Secondary cardiomyopathies might not be caused by environmental factors after all, after a massive four-biobank study found that their development is a lot more dependent on which combination of genetic risks you already have.
- Secondary cardiomyopathies including peripartum (PPCM), alcohol-induced (ACM), and cancer therapy-related (CCM) have traditionally been viewed as caused by environmental conditions.
- While rare single gene mutations linked to dilated cardiomyopathy (DCM) were known to be higher in these populations, the role of mult-gene expression was unclear until now.
The multi-biobank genetic analysis examined nearly 1.3M individuals identifying 3.4k people with secondary cardiomyopathies (70 PPCM, 2,281 ACM, 1,063 CCM).

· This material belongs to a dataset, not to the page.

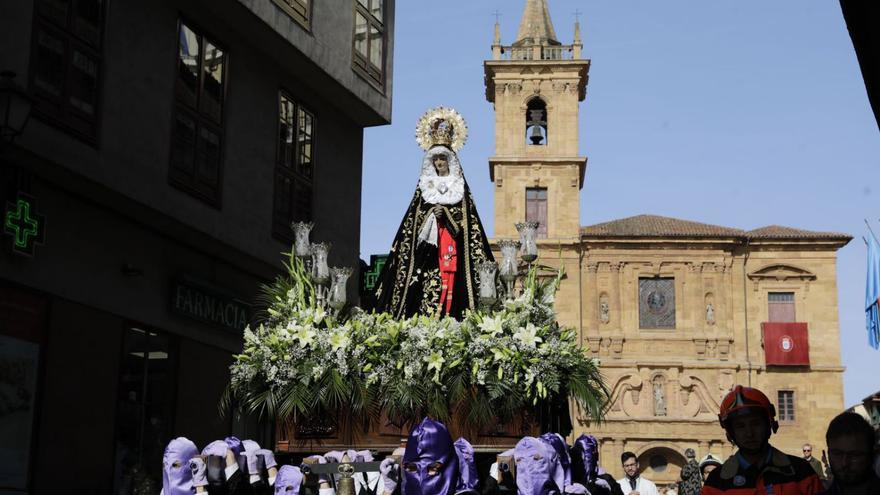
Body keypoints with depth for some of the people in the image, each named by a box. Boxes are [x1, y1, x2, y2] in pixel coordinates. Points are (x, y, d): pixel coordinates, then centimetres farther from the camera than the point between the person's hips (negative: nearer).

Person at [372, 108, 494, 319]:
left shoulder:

Upon looking at the combination of genes these patients had, researchers found some stunning gene architectures.
- People with the combination of genes that lead to DCM were also at far greater risk for all secondary cardiomyopathy types: PPCM (OR: 1.82 per SD), ACM (OR: 1.56), and CCM (OR: 1.64).
- In medically reviewed cases, monogenic variants were present in only 7 of 113 individuals, while 66 had high polygenic scores making them 3x more likely to develop CM.
- Most people with cardiomyopathy didn’t have prior risk factors, suggesting genetics rather than environmental exposure drives disease development.
- Researchers also found that while some people developed cardiomyopathy due to a single genetic mutation, far more developed CM due to multi-gene mutations.
Even with well-established environmental triggers like pregnancy, alcohol, and chemotherapy, the genetic data suggests these exposures act as magnifiers in people who are already genetically susceptible rather than primary causes.
- The shared genetic architecture between secondary cardiomyopathies and DCM implies these conditions may represent the same underlying disease process triggered by distinct environmental stressors.
- This reframes “secondary” cardiomyopathies as primarily genetic conditions with environmental magnifiers, rather than environmental conditions with genetic contributions.
The Takeaway
This landmark genetic study fundamentally challenges how we understand secondary cardiomyopathies, revealing that most cases reflect underlying genetic predisposition triggered by environmental factors rather than direct environmental causes. Future prevention strategies should focus on population-level genetic screening to identify at-risk individuals, potentially preventing thousands of cases currently classified as unavoidable environmental complications.